Duluth campus officials said the mushrooming number of first-year students is another indicator of the University’s success.
“We’ve had increasing numbers of applications in the last three years,” said Karl Johnson, associate registrar at the Duluth campus. “We’ve had somewhere from three times the number of applicants than we’ve had room for in admissions.”
Sargeant said each campus in greater Minnesota is “uniquely different and plays a different role as a part of the University.”
“(Crookston is) known for the use of technology in teaching and learning,” Sargeant said. “You need a campus like this that’s a good demonstration site that can help students graduate prepared for the world today and tomorrow.”
John Schwaller, vice chancellor for Academic Affairs at the Morris campus, said there was “no economy” in closing the campus, citing its numerous contributions to the University.
Schwaller said Morris leads all University campuses in student credit loads, graduation and retention rates, and diversity.
“I’m extremely confident that when people look at the data on Morris, they will see we are a credit and an honor to the University of Minnesota,” he said.
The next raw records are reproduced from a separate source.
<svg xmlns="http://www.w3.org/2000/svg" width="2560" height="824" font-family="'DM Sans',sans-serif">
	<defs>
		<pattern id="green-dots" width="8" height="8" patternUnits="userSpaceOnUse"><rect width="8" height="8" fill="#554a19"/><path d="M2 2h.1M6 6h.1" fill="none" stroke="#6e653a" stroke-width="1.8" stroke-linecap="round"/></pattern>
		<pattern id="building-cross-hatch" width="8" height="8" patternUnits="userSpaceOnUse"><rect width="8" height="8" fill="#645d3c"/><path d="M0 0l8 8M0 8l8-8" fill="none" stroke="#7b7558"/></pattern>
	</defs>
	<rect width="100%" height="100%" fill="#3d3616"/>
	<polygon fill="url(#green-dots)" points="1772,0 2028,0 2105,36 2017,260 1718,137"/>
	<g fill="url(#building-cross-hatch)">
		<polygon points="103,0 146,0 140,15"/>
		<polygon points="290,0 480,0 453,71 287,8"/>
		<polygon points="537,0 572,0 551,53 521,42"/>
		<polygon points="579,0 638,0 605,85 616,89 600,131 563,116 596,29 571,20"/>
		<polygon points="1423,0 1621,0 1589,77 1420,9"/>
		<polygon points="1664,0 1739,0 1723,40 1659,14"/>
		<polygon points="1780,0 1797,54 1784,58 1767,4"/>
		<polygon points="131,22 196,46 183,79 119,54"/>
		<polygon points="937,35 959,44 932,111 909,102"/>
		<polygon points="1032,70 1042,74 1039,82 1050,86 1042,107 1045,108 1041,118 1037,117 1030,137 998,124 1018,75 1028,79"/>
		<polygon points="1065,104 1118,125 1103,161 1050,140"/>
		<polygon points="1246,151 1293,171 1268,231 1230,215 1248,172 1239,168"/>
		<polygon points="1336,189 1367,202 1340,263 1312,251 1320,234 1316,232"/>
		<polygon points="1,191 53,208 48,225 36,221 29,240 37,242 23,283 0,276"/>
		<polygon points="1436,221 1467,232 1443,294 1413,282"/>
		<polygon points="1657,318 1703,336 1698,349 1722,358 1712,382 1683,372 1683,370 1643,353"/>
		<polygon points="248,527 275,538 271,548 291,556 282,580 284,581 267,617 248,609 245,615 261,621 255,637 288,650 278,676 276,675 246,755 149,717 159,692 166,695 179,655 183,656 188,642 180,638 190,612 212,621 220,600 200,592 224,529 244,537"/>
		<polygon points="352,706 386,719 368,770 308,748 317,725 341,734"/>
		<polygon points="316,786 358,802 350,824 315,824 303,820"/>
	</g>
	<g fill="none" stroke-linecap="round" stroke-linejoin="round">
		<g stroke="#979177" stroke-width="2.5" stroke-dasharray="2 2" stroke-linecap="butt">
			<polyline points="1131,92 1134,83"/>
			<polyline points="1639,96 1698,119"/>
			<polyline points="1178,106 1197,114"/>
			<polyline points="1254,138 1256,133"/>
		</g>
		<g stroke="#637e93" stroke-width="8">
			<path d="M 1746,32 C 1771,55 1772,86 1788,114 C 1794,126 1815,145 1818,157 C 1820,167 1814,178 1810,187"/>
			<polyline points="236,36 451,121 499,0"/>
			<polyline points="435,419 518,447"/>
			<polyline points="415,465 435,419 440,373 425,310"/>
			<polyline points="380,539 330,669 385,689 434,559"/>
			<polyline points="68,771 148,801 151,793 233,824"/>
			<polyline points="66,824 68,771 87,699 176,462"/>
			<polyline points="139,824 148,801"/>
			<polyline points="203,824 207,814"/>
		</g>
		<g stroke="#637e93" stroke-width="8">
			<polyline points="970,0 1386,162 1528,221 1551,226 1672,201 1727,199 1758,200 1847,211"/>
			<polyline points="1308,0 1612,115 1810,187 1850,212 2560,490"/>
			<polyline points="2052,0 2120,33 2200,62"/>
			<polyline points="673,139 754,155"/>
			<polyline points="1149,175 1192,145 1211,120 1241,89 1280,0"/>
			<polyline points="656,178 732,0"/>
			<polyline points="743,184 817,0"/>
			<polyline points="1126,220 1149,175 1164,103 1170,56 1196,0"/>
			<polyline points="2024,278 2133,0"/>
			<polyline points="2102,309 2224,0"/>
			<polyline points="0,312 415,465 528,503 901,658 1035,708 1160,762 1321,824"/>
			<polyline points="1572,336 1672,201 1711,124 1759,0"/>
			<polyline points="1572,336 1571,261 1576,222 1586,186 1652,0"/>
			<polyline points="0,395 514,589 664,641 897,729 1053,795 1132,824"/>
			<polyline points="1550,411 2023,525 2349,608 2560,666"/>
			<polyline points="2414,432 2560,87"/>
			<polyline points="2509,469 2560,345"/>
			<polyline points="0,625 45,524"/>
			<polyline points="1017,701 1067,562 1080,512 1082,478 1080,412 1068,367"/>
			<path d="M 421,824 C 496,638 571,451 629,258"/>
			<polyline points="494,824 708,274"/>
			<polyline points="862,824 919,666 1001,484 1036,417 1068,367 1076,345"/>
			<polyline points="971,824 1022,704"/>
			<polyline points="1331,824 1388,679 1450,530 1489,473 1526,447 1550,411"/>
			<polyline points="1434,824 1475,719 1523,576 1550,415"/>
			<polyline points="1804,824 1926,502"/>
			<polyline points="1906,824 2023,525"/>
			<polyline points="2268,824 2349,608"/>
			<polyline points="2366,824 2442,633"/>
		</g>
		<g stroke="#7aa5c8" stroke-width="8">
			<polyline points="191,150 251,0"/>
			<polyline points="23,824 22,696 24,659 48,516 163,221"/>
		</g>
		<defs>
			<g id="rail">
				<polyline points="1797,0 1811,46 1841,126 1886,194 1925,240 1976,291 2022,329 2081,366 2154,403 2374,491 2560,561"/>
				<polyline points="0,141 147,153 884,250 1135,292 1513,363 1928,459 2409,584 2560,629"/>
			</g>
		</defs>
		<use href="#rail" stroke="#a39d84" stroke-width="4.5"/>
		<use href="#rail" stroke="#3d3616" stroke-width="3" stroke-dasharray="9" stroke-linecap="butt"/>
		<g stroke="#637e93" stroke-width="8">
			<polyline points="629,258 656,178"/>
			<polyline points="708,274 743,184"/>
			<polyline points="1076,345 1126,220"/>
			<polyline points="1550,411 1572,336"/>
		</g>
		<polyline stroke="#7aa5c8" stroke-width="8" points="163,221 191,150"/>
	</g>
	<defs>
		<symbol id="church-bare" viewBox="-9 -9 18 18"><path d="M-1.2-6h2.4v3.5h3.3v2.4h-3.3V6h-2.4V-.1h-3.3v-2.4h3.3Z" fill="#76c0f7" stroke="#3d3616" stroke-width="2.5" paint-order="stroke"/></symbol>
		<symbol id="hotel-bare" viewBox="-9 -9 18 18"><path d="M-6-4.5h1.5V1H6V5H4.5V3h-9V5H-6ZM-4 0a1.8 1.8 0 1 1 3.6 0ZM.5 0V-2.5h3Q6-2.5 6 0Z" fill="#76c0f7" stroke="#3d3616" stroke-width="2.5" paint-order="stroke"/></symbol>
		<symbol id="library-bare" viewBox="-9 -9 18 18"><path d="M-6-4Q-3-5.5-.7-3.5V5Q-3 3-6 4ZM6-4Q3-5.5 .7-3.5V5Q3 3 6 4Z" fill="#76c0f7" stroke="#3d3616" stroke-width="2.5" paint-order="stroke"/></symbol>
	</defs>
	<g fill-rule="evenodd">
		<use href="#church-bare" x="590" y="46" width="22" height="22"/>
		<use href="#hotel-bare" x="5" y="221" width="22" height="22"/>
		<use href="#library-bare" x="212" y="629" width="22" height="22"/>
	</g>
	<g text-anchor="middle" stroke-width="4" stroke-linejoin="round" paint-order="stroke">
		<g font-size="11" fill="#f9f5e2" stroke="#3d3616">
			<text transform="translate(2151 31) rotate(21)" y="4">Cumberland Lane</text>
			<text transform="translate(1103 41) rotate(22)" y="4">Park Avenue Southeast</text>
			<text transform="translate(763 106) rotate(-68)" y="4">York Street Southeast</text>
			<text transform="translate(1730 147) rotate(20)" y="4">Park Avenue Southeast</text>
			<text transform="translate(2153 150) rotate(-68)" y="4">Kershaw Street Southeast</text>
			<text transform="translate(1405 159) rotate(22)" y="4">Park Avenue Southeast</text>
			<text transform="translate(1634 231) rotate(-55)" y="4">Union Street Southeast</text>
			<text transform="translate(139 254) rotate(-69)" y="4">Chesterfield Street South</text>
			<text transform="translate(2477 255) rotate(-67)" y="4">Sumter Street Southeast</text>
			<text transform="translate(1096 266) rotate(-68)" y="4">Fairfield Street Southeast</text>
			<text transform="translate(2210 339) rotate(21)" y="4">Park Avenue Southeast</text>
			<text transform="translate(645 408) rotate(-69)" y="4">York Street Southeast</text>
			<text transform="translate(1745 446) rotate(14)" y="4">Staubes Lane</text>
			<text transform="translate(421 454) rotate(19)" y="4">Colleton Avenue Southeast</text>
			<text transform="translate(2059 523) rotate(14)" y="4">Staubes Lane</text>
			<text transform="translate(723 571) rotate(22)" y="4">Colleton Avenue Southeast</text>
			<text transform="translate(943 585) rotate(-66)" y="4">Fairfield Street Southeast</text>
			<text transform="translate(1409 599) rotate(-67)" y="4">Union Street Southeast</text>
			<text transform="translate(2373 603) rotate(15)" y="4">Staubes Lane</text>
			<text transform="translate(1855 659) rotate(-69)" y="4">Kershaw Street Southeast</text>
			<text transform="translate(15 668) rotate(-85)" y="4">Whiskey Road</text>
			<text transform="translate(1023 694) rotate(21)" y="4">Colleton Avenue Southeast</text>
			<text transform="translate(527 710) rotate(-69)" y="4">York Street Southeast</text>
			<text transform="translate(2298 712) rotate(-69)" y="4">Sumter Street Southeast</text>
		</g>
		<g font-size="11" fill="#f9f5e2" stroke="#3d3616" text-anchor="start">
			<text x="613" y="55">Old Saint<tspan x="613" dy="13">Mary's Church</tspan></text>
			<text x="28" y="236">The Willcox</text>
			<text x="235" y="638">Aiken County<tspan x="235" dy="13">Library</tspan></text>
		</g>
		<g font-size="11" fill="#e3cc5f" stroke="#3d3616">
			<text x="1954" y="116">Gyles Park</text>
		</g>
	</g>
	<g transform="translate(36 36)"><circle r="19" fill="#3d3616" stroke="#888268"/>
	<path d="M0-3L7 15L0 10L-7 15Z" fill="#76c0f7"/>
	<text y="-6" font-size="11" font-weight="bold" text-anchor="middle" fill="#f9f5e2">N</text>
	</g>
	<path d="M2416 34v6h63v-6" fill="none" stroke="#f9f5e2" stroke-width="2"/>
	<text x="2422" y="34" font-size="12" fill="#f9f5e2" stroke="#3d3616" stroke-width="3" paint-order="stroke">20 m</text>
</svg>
Schwaller also said closing coordinate campuses would not be a “reasonable way to address a budget shortfall.
“Closing a campus is – as those here in Minnesota who know from the times when the Waseca campus was closed – an extremely difficult process to work through,” he said. “The savings are not as simple as looking at the budget of the campus and merely subtracting that from what would be the bottom line of the larger institution.”
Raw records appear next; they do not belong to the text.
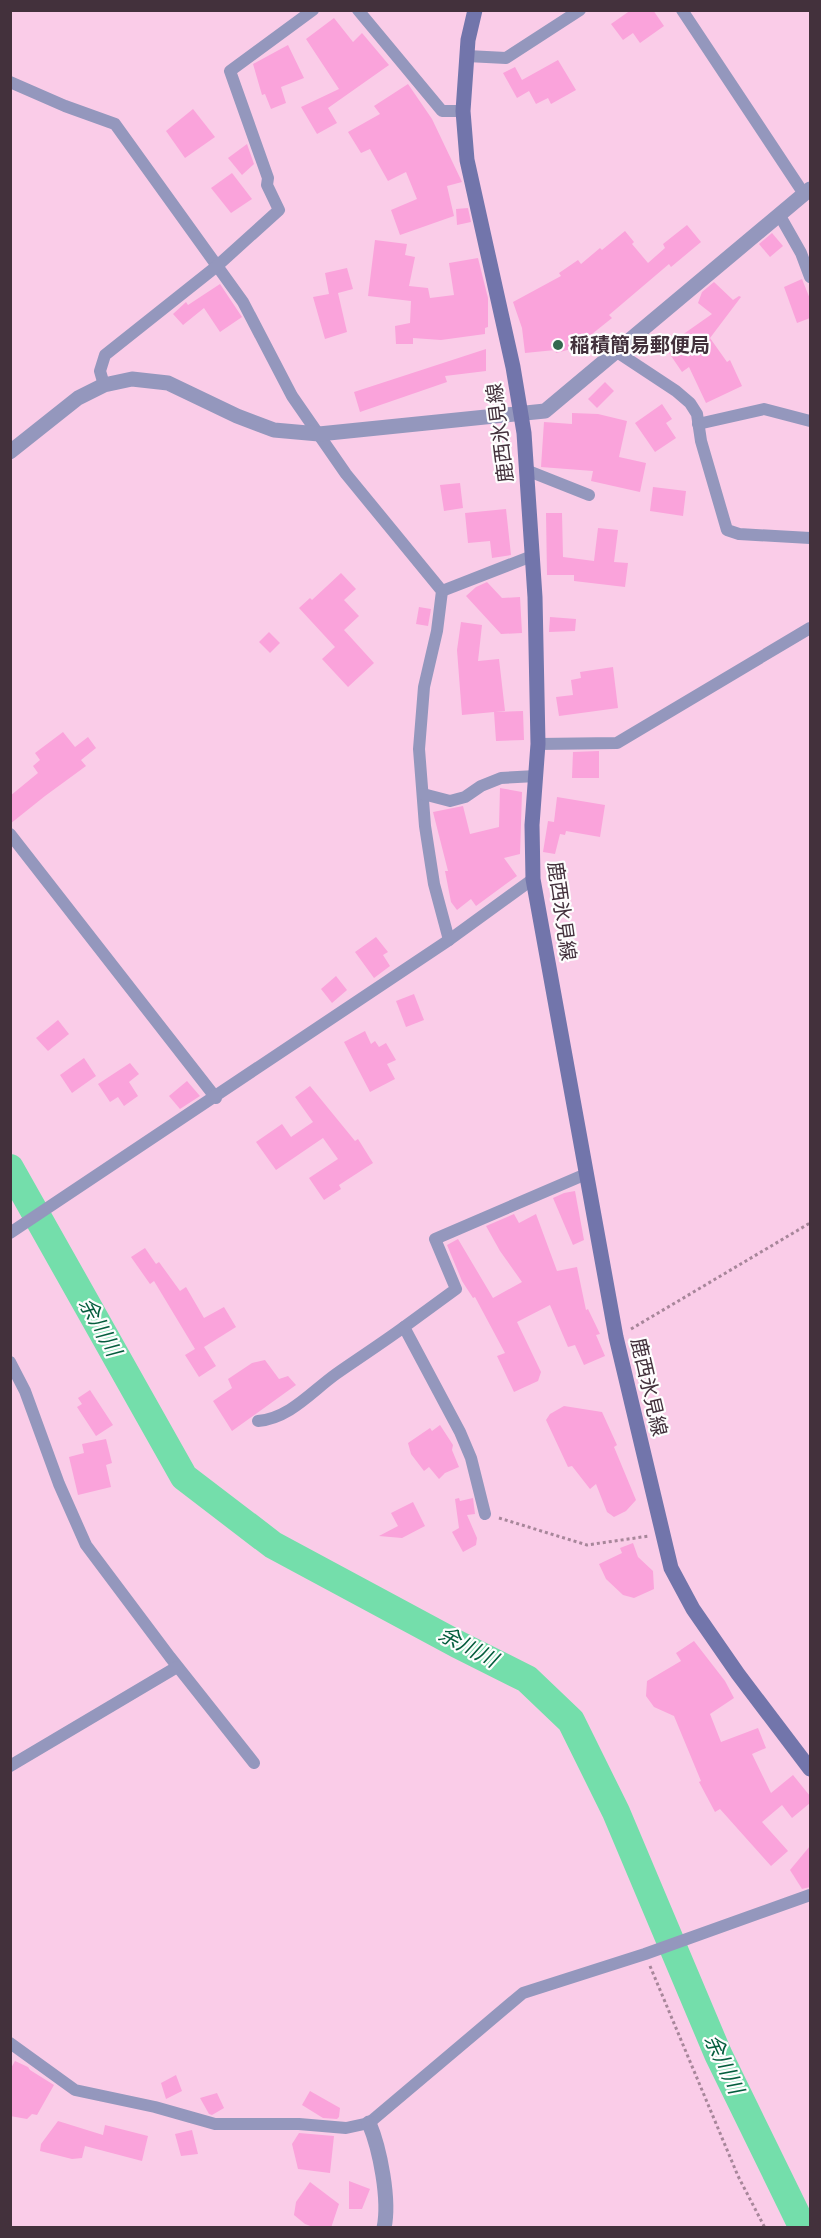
<svg xmlns="http://www.w3.org/2000/svg" width="821" height="2238" viewBox="0 0 821 2238" font-family="Roboto,'Noto Sans JP',sans-serif">
<style>
.lines{fill:none;stroke-linecap:round;stroke-linejoin:round}
.river{stroke:#74deab;stroke-width:28}
.building{fill:#faa3db}
.path{stroke:#a7869a;stroke-width:3;stroke-dasharray:3 3;stroke-linecap:butt}
.minor{stroke:#9497bd;stroke-width:12}
.tertiary{stroke:#9497bd;stroke-width:15}
.secondary{stroke:#7275ab;stroke-width:15}
.poi-dot{fill:#32684e;stroke:#fdfdfd;stroke-width:2}
.labels{text-anchor:middle;dominant-baseline:central;stroke-width:4.5;stroke-linejoin:round;paint-order:stroke}
.poi-label{font-size:20px;font-weight:bold;fill:#43313c;stroke:#fdfdfd;text-anchor:start}
.street-label{font-size:20px;fill:#43313c;stroke:#fdfdfd}
.water-label{font-size:21px;font-style:italic;fill:#045d3d;stroke:#fdfdfd}
</style>
<rect width="100%" height="100%" fill="#facce8"/>
<g class="lines">
<path class="river" d="M10,1168L184,1477L273,1545L457,1644L527,1679L571,1721L616,1812L718,2054L803,2228"/>
</g>
<g class="building">
<path d="M631,10H653L664,26L640,43L633,33L623,40L611,24Z"/>
<path d="M334,18L353,42L362,33L389,65L328,108L337,123L317,134L301,107L339,89L306,39Z"/>
<path d="M288,45L304,78L281,87L286,103L271,109L265,94L262,95L253,64Z"/>
<path d="M558,60L576,90L551,104L548,98L536,104L529,91L517,98L503,73L515,67L522,80Z"/>
<path d="M408,84L432,119L462,182L447,186L454,216L400,235L391,210L417,199L406,172L388,181L370,149L361,153L348,132L380,114L374,106Z"/>
<path d="M193,109L215,137L185,158L166,131Z"/>
<path d="M247,144L254,164L242,175L228,158Z"/>
<path d="M232,173L252,199L231,213L211,188Z"/>
<path d="M468,208L471,222L457,225L456,209Z"/>
<path d="M687,225L701,242L671,267L669,264L609,315L612,318L587,338L573,342L575,348L556,353L555,350L525,353L522,328L513,302L561,276L559,273L578,260L581,264L600,248L602,250L625,231L634,242L632,244L648,263L665,248L663,244Z"/>
<path d="M772,233L783,246L770,257L759,244Z"/>
<path d="M375,240L407,244L405,255L415,257L409,286L428,288L430,298L454,295L449,263L478,258L488,298V327L485,328V334L441,340L413,338V344H396L395,326L410,323L411,301L368,296Z"/>
<path d="M347,268L353,289L338,293L347,332L325,339L313,297L329,294L325,273Z"/>
<path d="M802,279L810,299V318L797,323L784,287Z"/>
<path d="M714,282L733,300L739,296L741,297L710,338L727,362L730,360L742,386L706,403L689,367L682,372L665,347L712,314L698,303L702,292Z"/>
<path d="M220,284L242,317L220,332L204,308L183,325L173,314L186,302L188,305Z"/>
<path d="M486,349V371L445,376L447,382L360,412L354,392Z"/>
<path d="M605,382L614,391L597,408L588,399Z"/>
<path d="M662,404L672,419L666,423L676,438L655,452L635,423Z"/>
<path d="M572,413L598,414L627,421L619,457L646,463L640,492L591,481L593,471L541,467L544,422L572,424Z"/>
<path d="M460,483L463,508L444,511L440,485Z"/>
<path d="M653,487L686,491L683,516L650,511Z"/>
<path d="M506,509L511,555L492,558L490,541L468,543L465,513Z"/>
<path d="M546,513H562L563,557L594,561L598,528L618,530L614,562L628,563L625,587L574,581V575H547Z"/>
<path d="M341,573L356,589L344,600L359,616L344,630L374,663L348,687L322,659L335,647L299,608L310,598L312,600Z"/>
<path d="M487,582L502,598L520,597L522,633L501,634L466,596L476,587Z"/>
<path d="M419,607L431,609L428,626L416,624Z"/>
<path d="M550,617L576,619L575,631L549,632Z"/>
<path d="M461,622L482,625L478,661L499,659L505,711L495,712L523,711L524,740L496,741L494,712L462,715L457,650Z"/>
<path d="M269,632L280,643L270,653L259,642Z"/>
<path d="M613,667L618,708L559,716L556,697L573,695L571,680L581,678L580,672Z"/>
<path d="M63,732L75,747L88,737L96,748L81,760L86,766L45,796L10,824V796L38,773L33,766L40,760L35,753Z"/>
<path d="M599,751V778H572L573,752Z"/>
<path d="M500,788L522,792L520,854L504,858L517,876L476,906L471,899L457,910L451,902L445,871H448L433,812L463,806L470,834L499,827Z"/>
<path d="M557,797L605,805L600,837L566,831L565,835L560,834L555,854L543,852L548,821L554,822Z"/>
<path d="M376,937L388,952L383,955L390,966L374,978L355,952Z"/>
<path d="M336,976L347,990L332,1003L321,989Z"/>
<path d="M414,994L424,1020L406,1027L396,1001Z"/>
<path d="M58,1020L69,1034L48,1051L36,1038Z"/>
<path d="M365,1031L371,1044L375,1041L379,1047L386,1043L396,1060L387,1064L395,1079L370,1092L344,1042Z"/>
<path d="M84,1058L96,1076L72,1093L60,1075Z"/>
<path d="M130,1063L139,1074L129,1082L138,1096L124,1106L118,1097L110,1102L98,1084Z"/>
<path d="M187,1081L200,1096L180,1109L169,1096Z"/>
<path d="M310,1086L355,1141L358,1139L373,1163L339,1185L341,1189L324,1200L309,1178L338,1159L323,1138L276,1170L256,1142L282,1124L291,1137L313,1122L295,1097Z"/>
<path d="M575,1191L584,1240L573,1245L553,1198L564,1193Z"/>
<path d="M514,1214L519,1223L536,1214L557,1271L577,1267L586,1310L588,1309L600,1334L596,1335L605,1356L584,1365L575,1345L568,1347L550,1305L517,1322L541,1372L538,1381L514,1392L497,1356L505,1353L475,1297L473,1298L462,1281L447,1245L458,1239L493,1298L522,1282L500,1251L486,1226Z"/>
<path d="M145,1248L156,1264L159,1262L180,1291L186,1287L204,1318L224,1307L236,1327L204,1347L216,1366L199,1377L185,1355L195,1349L154,1281L150,1284L131,1257Z"/>
<path d="M265,1360L279,1379L288,1376L296,1385L232,1431L213,1401L232,1388L228,1379L252,1363Z"/>
<path d="M90,1390L113,1425L96,1436L77,1407L82,1404L78,1398Z"/>
<path d="M564,1406L602,1412L617,1445L614,1447L636,1500L626,1511L614,1517L607,1512L596,1484L590,1489L572,1466L568,1467L546,1420L550,1414Z"/>
<path d="M440,1425L453,1445L452,1450L459,1467L445,1473L439,1479L429,1467L424,1471L411,1454L408,1443L430,1428L432,1431Z"/>
<path d="M106,1439L112,1463L106,1465L111,1487L78,1495L69,1457L84,1453L82,1444Z"/>
<path d="M459,1498L460,1501L473,1498L475,1514L467,1515L477,1538L476,1545L463,1552L452,1532L459,1528L455,1499Z"/>
<path d="M413,1502L425,1526L402,1538L379,1536L398,1526L391,1513Z"/>
<path d="M633,1543L638,1557L653,1571L654,1589L634,1598L623,1595L606,1579L599,1564L622,1553L620,1548Z"/>
<path d="M694,1641L725,1681L734,1698L710,1714L721,1742L758,1728L766,1748L752,1754L771,1793L793,1775L810,1796V1803L792,1818L782,1805L762,1822L788,1851L771,1866L720,1809L715,1812L699,1782L701,1781L674,1716L654,1707L646,1696L647,1681L681,1661L676,1653Z"/>
<path d="M810,1846V1887L802,1889L790,1870Z"/>
<path d="M15,2061L28,2067L30,2070L54,2085L37,2115L32,2114L27,2119L10,2116V2070Z"/>
<path d="M176,2075L182,2091L166,2099L161,2083Z"/>
<path d="M310,2091L340,2108L339,2117L337,2119L323,2118L302,2105Z"/>
<path d="M217,2093L224,2108L212,2115L209,2114L200,2098Z"/>
<path d="M58,2121L103,2135L105,2125L148,2136L142,2161L85,2146L82,2158L72,2159L40,2151L41,2144Z"/>
<path d="M192,2130L198,2154L181,2156L175,2134Z"/>
<path d="M299,2133L334,2136L330,2173L298,2169L292,2144Z"/>
<path d="M349,2181L370,2189L362,2209H349Z"/>
<path d="M310,2182L339,2204L331,2228H316L305,2224L294,2215L296,2202Z"/>
</g>
<g class="lines">
<g class="path">
<path d="M631,1329L810,1223"/>
<path d="M499,1518L587,1545L649,1536"/>
<path d="M650,1966L738,2176L765,2228"/>
</g>
<g class="minor">
<path d="M358,10L442,111H463"/>
<path d="M682,10L804,194"/>
<path d="M467,56L506,58L580,10"/>
<path d="M10,82L65,106L115,124L243,302L292,396L346,474L442,591L437,631L424,687L419,749L425,826L434,884L449,940"/>
<path d="M780,216L801,253L810,277"/>
<path d="M617,352L676,391L690,403L697,414L701,441L727,530L739,534L810,538"/>
<path d="M104,385L100,371L105,355L217,266L279,210L267,185L268,178L230,71L313,10"/>
<path d="M698,424L764,409L810,421"/>
<path d="M526,470L589,495"/>
<path d="M442,591L532,556"/>
<path d="M538,744L617,743L810,628"/>
<path d="M423,794L450,801L465,797L481,786L501,778L536,776"/>
<path d="M10,834L216,1098"/>
<path d="M10,1233L449,940L533,879"/>
<path d="M10,1362L25,1391L59,1484L86,1545L170,1657L254,1763"/>
<path d="M258,1421C290,1418 311,1392 336,1374C359,1358 382,1343 404,1327"/>
<path d="M485,1514L471,1458L460,1432L404,1327L456,1289L435,1239L586,1174"/>
<path d="M10,1766L177,1667"/>
<path d="M10,2043L75,2090L155,2107L215,2124H299L346,2128L369,2123L523,1993L645,1954L810,1895"/>
</g>
<g class="tertiary">
<path d="M10,452L78,398L104,385L132,379L168,383L237,416L274,430L319,434L545,411L810,189"/>
<path d="M369,2123C380,2149 390,2200 384,2228"/>
</g>
<path class="secondary" d="M475,10L468,40L463,111L467,160L513,367L524,433L535,597L538,744L532,825L533,879L616,1337L671,1568L693,1609L738,1674L810,1769"/>
</g>
<circle class="poi-dot" cx="558" cy="345" r="6"/>
<g class="labels">
<g class="poi-label">
<text x="570" y="345">稲積簡易郵便局</text>
</g>
<g class="street-label">
<text transform="translate(500 433) rotate(-97)">鹿西氷見線</text>
<text transform="translate(562 911) rotate(82)">鹿西氷見線</text>
<text transform="translate(649 1387) rotate(77)">鹿西氷見線</text>
</g>
<g class="water-label">
<text transform="translate(100 1327) rotate(61)">余川川</text>
<text transform="translate(468 1647) rotate(28)">余川川</text>
<text transform="translate(724 2064) rotate(65)">余川川</text>
</g>
</g>
<rect width="821" height="2238" fill="none" stroke="#43313c" stroke-width="24"/>
</svg>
The University Board of Regents voted 10-2 in 1992 to close the Waseca campus. Founded in 1971, the Waseca campus served nearly 20,000 students before it closed.
University officials expected Waseca’s closure to yield over $6 million for the University, which was in the midst of a budget crisis.
Sargeant, who said he was a veteran of numerous “budget reduction exercises,” said in his 33 years at the University, he’s never seen a more serious situation than what the institution currently faces.